Dataset entries

-.-.-

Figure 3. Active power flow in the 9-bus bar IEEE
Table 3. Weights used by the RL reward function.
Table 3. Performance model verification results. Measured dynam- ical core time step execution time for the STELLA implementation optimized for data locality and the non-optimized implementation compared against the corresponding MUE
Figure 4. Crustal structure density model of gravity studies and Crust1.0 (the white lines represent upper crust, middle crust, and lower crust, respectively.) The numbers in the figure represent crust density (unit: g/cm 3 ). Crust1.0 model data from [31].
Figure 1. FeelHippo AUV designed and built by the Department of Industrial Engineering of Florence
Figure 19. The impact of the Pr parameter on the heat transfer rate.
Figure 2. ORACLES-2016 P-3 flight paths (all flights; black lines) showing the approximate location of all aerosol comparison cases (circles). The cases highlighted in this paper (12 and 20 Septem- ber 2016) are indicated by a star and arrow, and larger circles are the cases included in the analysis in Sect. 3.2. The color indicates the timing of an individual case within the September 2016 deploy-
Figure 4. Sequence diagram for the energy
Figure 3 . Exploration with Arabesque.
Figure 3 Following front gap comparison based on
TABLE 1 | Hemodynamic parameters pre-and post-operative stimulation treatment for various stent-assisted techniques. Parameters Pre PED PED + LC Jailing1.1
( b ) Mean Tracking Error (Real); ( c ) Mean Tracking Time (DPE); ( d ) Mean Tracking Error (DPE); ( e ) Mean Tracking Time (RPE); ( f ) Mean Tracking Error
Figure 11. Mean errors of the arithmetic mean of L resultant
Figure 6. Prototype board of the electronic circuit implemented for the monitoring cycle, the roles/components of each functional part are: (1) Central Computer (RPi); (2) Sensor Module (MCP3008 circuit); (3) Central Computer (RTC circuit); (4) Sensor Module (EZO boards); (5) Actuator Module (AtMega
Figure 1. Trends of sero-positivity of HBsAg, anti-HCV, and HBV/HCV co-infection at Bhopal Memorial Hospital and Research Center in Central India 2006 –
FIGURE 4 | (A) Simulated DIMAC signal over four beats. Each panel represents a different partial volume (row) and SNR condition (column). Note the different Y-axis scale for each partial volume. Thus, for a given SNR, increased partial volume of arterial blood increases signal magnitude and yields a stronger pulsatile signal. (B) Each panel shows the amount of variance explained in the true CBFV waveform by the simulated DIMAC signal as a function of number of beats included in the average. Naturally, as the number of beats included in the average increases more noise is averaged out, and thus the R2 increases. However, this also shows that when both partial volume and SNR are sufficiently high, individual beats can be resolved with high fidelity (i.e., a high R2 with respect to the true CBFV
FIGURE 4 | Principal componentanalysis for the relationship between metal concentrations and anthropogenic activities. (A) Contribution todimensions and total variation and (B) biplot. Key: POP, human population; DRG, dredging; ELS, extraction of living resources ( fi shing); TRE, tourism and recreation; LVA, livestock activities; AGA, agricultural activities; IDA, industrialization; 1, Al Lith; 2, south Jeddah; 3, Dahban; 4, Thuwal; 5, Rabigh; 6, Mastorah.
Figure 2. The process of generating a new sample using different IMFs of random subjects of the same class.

-.-.-

■ **Exercise instructions**
The reply is a bare number: how many lines above include "Mean".

■ **Answer to the exercise**
2